Ниже приведен код, который я использовал для загрузки файла .txt и создания фрейма данных из 13 столбцов.

 setwd()  install.packages("tidyverse") library(tidyverse) install.packages("lubridate") library(lubridate) install.packages("cowplot") library(cowplot)  Sciurus_carolinensis_total lt;- readr::read_tsv("Sciurus_carolinensis_total.txt") %gt;% select(genus, specificepithet, sex, year, month, day, countrycode, stateprovince, county, decimallatitude, decimallongitude, lengthinmm, lengthtype)  

Спасибо вам за помощь. Это было гораздо более простое решение, чем я думал.

Комментарии:

1. Я предложил правку, которая (imo) делает этот вопрос намного менее сложным: длинные длинные вопросы из-за подробных описаний (или бессвязности) — это одно, но длинные неверно отформатированные данные-это другое. Код-это не единственное, что может (и должно) входить в блоки кода, в них также неплохо работают данные.

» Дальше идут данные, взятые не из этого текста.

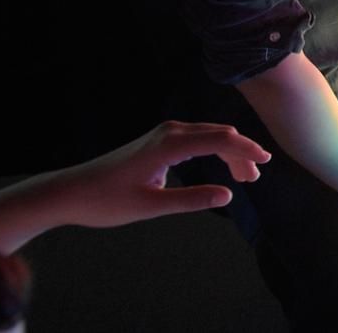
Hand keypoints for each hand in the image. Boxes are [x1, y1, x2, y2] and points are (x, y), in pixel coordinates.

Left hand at [41, 121, 271, 229]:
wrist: (71, 191)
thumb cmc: (107, 201)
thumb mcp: (151, 206)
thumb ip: (191, 199)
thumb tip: (228, 195)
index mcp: (170, 145)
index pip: (220, 139)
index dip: (246, 149)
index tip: (266, 162)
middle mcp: (169, 132)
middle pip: (219, 134)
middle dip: (241, 153)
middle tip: (255, 177)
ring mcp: (163, 134)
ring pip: (209, 136)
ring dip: (229, 152)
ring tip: (243, 176)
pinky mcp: (158, 141)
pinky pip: (196, 139)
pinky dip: (213, 151)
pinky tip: (219, 165)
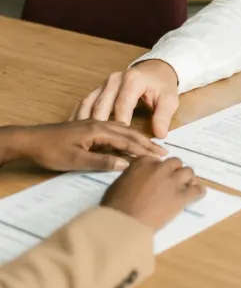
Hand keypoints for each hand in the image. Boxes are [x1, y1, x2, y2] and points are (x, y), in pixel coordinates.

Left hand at [12, 120, 166, 171]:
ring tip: (150, 147)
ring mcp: (94, 124)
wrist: (31, 140)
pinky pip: (114, 130)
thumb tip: (124, 164)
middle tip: (162, 152)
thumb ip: (101, 161)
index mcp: (99, 130)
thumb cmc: (51, 151)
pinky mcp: (89, 128)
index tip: (160, 156)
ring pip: (122, 130)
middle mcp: (100, 124)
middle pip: (129, 133)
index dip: (145, 149)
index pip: (128, 140)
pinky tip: (127, 141)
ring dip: (137, 139)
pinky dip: (126, 136)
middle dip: (146, 143)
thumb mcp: (75, 160)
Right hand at [72, 60, 179, 137]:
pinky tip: (78, 134)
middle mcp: (114, 80)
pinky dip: (80, 118)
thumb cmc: (161, 85)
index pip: (122, 105)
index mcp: (132, 80)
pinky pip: (85, 104)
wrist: (155, 70)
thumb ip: (163, 116)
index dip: (120, 125)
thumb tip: (159, 135)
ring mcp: (104, 84)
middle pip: (101, 106)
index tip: (119, 144)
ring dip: (85, 124)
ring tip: (85, 145)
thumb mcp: (169, 99)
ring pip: (89, 105)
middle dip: (100, 128)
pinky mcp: (98, 89)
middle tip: (99, 149)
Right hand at [101, 156, 205, 230]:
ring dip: (187, 179)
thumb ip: (133, 175)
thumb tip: (139, 178)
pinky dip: (198, 192)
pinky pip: (196, 190)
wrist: (123, 224)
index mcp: (144, 163)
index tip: (158, 176)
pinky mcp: (181, 196)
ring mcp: (173, 181)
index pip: (157, 160)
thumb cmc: (115, 207)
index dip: (159, 169)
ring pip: (188, 172)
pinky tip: (198, 194)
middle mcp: (161, 168)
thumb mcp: (120, 183)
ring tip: (186, 187)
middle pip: (175, 163)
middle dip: (174, 171)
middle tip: (172, 182)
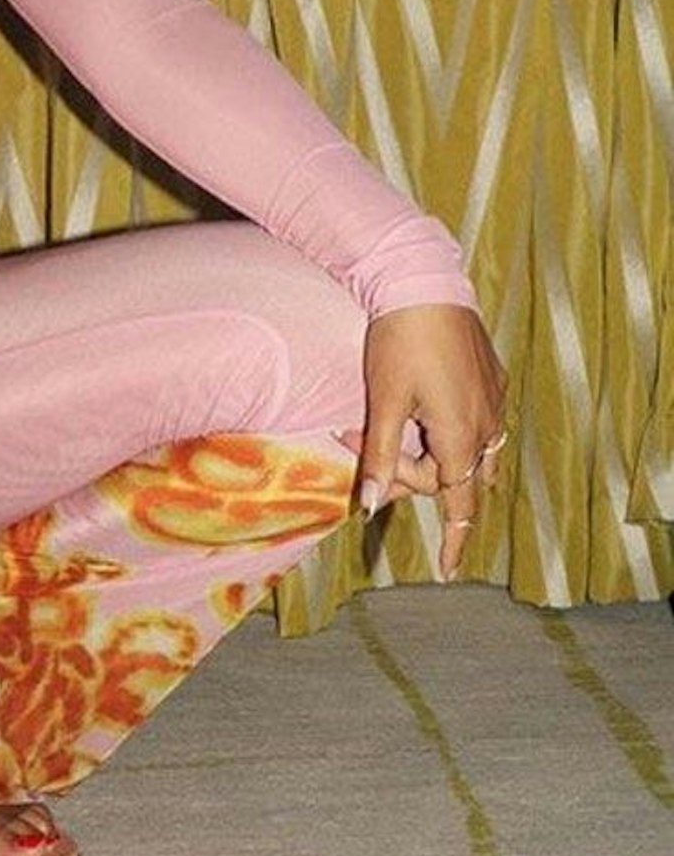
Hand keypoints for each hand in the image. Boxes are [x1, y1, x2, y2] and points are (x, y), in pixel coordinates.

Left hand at [344, 303, 507, 581]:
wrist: (424, 284)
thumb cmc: (398, 342)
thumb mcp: (383, 401)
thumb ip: (380, 455)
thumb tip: (373, 505)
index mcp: (460, 435)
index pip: (460, 503)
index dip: (454, 540)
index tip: (446, 570)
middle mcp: (487, 423)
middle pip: (456, 477)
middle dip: (413, 476)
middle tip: (360, 443)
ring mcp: (494, 400)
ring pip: (472, 451)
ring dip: (436, 456)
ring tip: (393, 438)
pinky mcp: (491, 377)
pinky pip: (479, 422)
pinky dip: (449, 430)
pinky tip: (421, 406)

2. Если это фактический (необработанный) формат файла, то я не думаю, что готовый анализатор будет хорошо работать. Там нет четкого разделителя (кроме пустого места переменной), поэтому проблема с отсутствием в первой строке данных измененной метки времени, поскольку мы не можем авторитетно утверждать, что она отсутствует (без сопоставления с образцом и т. Д. Если VertNet имеет более четко определенный формат (например, json, xml, csv, tsv), то, возможно, будет лучше работать с ними, чем с этим. (Также вполне возможно, что сайт стека здесь маскирует вкладки под пробелы, что может помочь. Для этого нам может потребоваться ваше разъяснение.)

3. @r2evans Спасибо вам за предложенное редактирование моего поста. Я обязательно сделаю это в будущем.

4. Данные, загруженные из VertNet, загружаются только в виде текстового документа, который, как я полагаю, разделен вкладками. Это помогает? Нет ли способа загрузить текстовый документ на этот сайт для анализа, не так ли?

5. Это так, и теперь, когда я смотрю больше, я вижу, что интерфейс стека немного искажает ситуацию: когда я редактирую ваш вопрос, чтобы просмотреть необработанные данные, кажется, что в нем есть вкладки, но в HTML это не так. Я не думаю, что реалистично ожидать, что пользователям придется редактировать ваш вопрос, чтобы получить данные, поэтому я просто предложил отредактировать большинство (12 из 15) ваших необработанных строк и все еще оставаться в пределах 30-тысячного лимита символов стека.